* _WORK TASK 1_:
According to the base-twelve divisibility passage, why is a number divisible by 10 (twelve) only when its last digit is zero?
Top of SOURCE PASSAGE
So that's where the 2, 4, -2, -4, pattern comes from.


ϟ (eleven)

Add up all the digits, is the result divisible by ϟ?

4+1+ϟ+4+Ѧ+ϟ+4+5+9+5+2+9+7+8+9 = 83
8+3 = ϟ. So eleven does divide it.

This works for the exact same reason the rule for nine works in base ten. It will work for 10-1 regardless of what base you happen to be in. In any given base 10 = 1 (mod 10-1).


10 (twelve)

Is the last digit zero?

41ϟ4ϟ459529780 is clearly divisible by 10.

Again, this is a rule that works for all bases. That's basically what being in base whatever means. 14514X = 14514*10 + X, and X is always less than 10, so the only way 10 divides the number is if X=0.


11 (thirteen)

Take the ones digit, subtract the twelves digit, add the gross digit, subtract the next digit, and so on. Is the result divisible by 11?

4-1+ϟ-4+Ѧ-ϟ+4-5+9-5+2-9+7-8+9 = 11
So it is divisible by 11 (thirteen.)
Bottom of SOURCE PASSAGE
* _WORK TASK 2_:
Express the lines of the saved entries as a Markdown table with the columns Position and Line. Leave out blank lines and the pictures.
Top of DATA SECTION
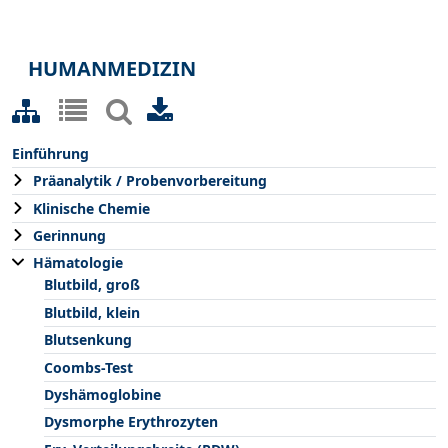
HUMANMEDIZIN
Einführung
Präanalytik / Probenvorbereitung
Klinische Chemie
Gerinnung
Hämatologie
Blutbild, groß
Blutbild, klein
Blutsenkung
Coombs-Test
Dyshämoglobine
Dysmorphe Erythrozyten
Bottom of DATA SECTION
* _WRITTEN REPLY 1_:
A number such as 14514X equals 14514 × 10 + X, where X is always less than 10. The first part is already a multiple of 10, so 10 can divide the whole number only if X = 0.

* _WRITTEN REPLY 2_:
| Position | Line |
|---|---|
| 1 | HUMANMEDIZIN |
| 2 | Einführung |
| 3 | Präanalytik / Probenvorbereitung |
| 4 | Klinische Chemie |
| 5 | Gerinnung |
| 6 | Hämatologie |
| 7 | Blutbild, groß |
| 8 | Blutbild, klein |
| 9 | Blutsenkung |
| 10 | Coombs-Test |
| 11 | Dyshämoglobine |
| 12 | Dysmorphe Erythrozyten |